WASHINGTON, Feb. 4, 2015 – With both sides of Capitol Hill under GOP control, congressional Republicans will likely pursue a two-pronged effort to curb the Obama administration’s use of the Endangered Species Act.

The strategy will include moving bills to weaken various aspects of the law, including limiting attorneys’ fees and giving states a bigger say in whether species are listed for protection.

The second part of the strategy -- and the one that most worries some environmentalists -- is to delay or block the listing of specific species, likely through the appropriations process.

“This is an area where the status quo is not working,” Rep. Rob Bishop, R-Utah, the new chairman of the House Natural Resources Committee, said of the listing process. He told Agri-Pulse he will bring back legislation that passed the House last year and also propose broader changes, which he didn’t specify. 

“What he did is a beginning point,” Bishop said of the legislation developed by his predecessor as chairman of the committee, Doc Hastings, R-Wash. “Those were the things that common sense would say you have to do.
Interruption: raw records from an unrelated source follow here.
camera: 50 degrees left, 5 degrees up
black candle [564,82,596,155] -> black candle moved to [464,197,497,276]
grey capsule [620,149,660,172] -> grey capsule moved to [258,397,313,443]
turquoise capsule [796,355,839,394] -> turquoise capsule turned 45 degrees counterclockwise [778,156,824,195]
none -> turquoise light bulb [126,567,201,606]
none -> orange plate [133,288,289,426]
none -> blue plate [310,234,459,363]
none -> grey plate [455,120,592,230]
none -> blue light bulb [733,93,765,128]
Yeah, we’re going those, but I also have to move some other things. Systemic changes have to come about.”

Bishop has hired Rob Gordon from the Heritage Foundation as his adviser on endangered species issues and to run the committee’s oversight and investigations. (Gordon, a sharp critic of environmentalists, once wrote that they believe “progress is illusory and mankind is not something to be saved but fettered.”

Bishop’s counterpart in the Senate, Environment and Public Works Chairman James Inhofe, R-Okla., put the endangered species issues on his priority list for oversight this year, but he hasn’t committed to moving legislation.

A standalone bill attacking the Endangered Species Act likely couldn’t survive a Democratic filibuster in the Senate much less a certain presidential veto, so Republicans best bet for success will be the appropriations process.

That means there are likely to be more policy riders like the provision that was in the omnibus spending bill for fiscal 2015 that would bar the listing of the greater sage grouse. The lesser prairie-chicken, which was listed for protection last year, could be the next candidate for such a provision, along with the gray wolf.

Rebecca Riley, who follows ESA issues for the Natural Resources Defense Council, says Republicans are likely to have more success attacking specific species listings via the appropriations process than weakening the law itself.

During last week’s debate over the Keystone XL pipeline, Senate Appropriations Committee member Jerry Moran forced a vote on an amendment to delist the lesser prairie-chicken. The measure, which needed 60 votes to be approved, failed on a near party line vote, 54-44. Joe Manchin of West Virginia, was the lone Democrat to vote for the measure.

But Moran’s measure would have a much better chance of becoming law if it’s buried in an appropriations bill along with a number of other provisions sought by various lawmakers. The president could then face the decision of whether to veto an entire appropriations bill needed to fund the government or specific agencies.

Moran said his amendment was needed to allow local interests time to agree on a “common-sense solution” to protect the bird, whose population dwindled during a prolonged drought. “This is not just a Kansas issue,” he said. “In fact, this species is only the precursor to problems others will have.”

Sen. Pat Roberts, R-Kan., the chair of the Agriculture Committee, said he will work with Inhofe to at least hold hearings on the way the Obama administration is using the law.